The enhancements, announced Dec. 12, include the addition of video capabilities in the Avaya Flare Experience 1.1 platform, offering users of Avaya’s Aura Conferencing technology a unified collaboration solution that leverages unified voice, video and the Web from anywhere using PCs, tablets and smartphones. The Aura Conferencing solution uses Scalable Video Coding (SVC)-enabled switched video architecture to support up to 7,500 concurrent sessions, or up to 75,000 users.

At the same time, it helps drive down bandwidth usage by up to 25 percent compared with competing technology from other vendors, according to Avaya officials.

In addition, Avaya’s Scopia XT5000, a room video conferencing system the company inherited via the Radvision acquisition, now comes with an embedded four- or nine-point multipoint conferencing unit (MCU), a bridge used to bring multiple parties into a video conference. Also, through Session Initiation Protocol (SIP), the Scopia XT5000 integrates with Avaya’s IP Office phone system for SMBs. Through the enhancements, Avaya officials said they now can offer small and midsize businesses an affordable and tightly integrated room-based system.

In another nod to the growth of mobile computing, Avaya is offering an optional package with the Scopia XT5000 for smaller businesses and workgroups that includes both Scopia Desktop and Scopia Mobile. Scopia Desktop enables users to leverage voice and video conferencing to their desktops and notebooks, while Sopia mobile is a free app that brings video conferencing to mobile devices, including Apple’s iPhone, iPod touch and iPad.

In addition, Scopia Mobile now can be used on devices running Google’s Android mobile operating system. The Scopia Mobile apps is available in both the Apple App Store and Google Play marketplace.

Avaya Brings Radvision Video Capabilities to Aura UC Solutions


Avaya also introduced the Scopia XT Executive 240 Desktop, a desktop video conferencing system that offers an optional MCU embedded insides. The XT Executive 240 offers users a desktop system that also can be used for video conferencing and content sharing.

Avaya added a browser-based interface to its Scopia Management System that enables users to manage video collaboration deployment from PCs and Apple Macs as well as smartphones and tablets. In addition, incorporated into the interface is Google Maps, and other enhancements include multi-tenancy capabilities, concierge services and the ability for enterprises and service providers to scale to up to 400,000 users.

Avaya’s Scopia TIP Gateway offers greater interoperability with telepresence systems from Cisco, adding to the interoperability with other systems from the likes of Polycom, LifeSize and Tandberg, which is owned by Cisco. Cisco introduced the Telepresence Interoperability Protocol (TIP) in 2010 to encourage greater interoperability between the room systems from disparate vendors, and the company has since the protocol to a third-party standards group, the International Multimedia Teleconferencing Consortium.

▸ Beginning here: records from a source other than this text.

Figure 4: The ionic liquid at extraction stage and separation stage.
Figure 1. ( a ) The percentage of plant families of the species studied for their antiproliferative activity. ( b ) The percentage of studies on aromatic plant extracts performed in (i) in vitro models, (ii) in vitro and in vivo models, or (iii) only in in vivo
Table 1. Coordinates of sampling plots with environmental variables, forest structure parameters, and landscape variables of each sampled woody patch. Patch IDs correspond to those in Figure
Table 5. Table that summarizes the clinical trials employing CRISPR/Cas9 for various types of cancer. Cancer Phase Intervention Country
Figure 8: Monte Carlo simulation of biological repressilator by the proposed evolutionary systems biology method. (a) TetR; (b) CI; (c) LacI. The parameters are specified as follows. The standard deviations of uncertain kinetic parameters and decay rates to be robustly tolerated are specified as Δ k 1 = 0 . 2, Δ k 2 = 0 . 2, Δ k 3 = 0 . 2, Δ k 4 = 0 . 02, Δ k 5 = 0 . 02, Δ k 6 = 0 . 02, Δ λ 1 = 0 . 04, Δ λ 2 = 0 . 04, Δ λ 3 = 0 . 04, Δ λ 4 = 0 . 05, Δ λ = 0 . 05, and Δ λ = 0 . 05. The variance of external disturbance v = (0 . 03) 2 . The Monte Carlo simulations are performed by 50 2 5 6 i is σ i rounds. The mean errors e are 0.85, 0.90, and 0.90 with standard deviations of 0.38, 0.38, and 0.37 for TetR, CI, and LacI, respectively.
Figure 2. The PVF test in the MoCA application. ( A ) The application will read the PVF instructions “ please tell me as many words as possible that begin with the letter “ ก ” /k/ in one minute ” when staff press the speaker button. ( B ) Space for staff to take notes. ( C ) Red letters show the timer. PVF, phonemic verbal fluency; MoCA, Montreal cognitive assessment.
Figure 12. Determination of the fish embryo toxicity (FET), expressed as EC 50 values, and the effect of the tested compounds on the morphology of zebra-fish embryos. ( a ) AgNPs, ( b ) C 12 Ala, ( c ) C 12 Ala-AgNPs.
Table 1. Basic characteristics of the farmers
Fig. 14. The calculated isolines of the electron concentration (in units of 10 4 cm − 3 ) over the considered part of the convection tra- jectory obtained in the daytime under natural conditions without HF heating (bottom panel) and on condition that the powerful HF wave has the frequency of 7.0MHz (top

In addition, Avaya unveiled a set of plug-ins, called Avaya Client Applications, which enable Aura systems to communicate with such Microsoft software as Lync, Outlook, Office, Internet Explorer and Dynamics. They also can talk with clients running IBM Sametime and Salesforce.com applications.

“Avaya provides the best of both worlds when it comes to UC and video,” Robin Raulf-Sager, director of communications for Radvision, which is now an Avaya company, wrote in a post on Avaya’s blog. “We are also making good progress toward the integration of these two worlds.”

Video conferencing got a boost during the global recession, when enterprises saw telepresence and other systems as a way to increase worker productivity while driving down costs, including travel expenses. However, in recent quarters, revenues in the worldwide video conferencing market have fallen, thanks to an uncertain global economy and the slowing sales of expensive, room-based telepresence systems as more of the focus in the space has shifted to software.

According to market research firm IDC, the third quarter followed a similar trend from throughout the year, with revenues in the space falling 4.8 percent from the same period in 2011, and sales of larger, multi-codec immersive telepresence systems dropping 35.8 percent.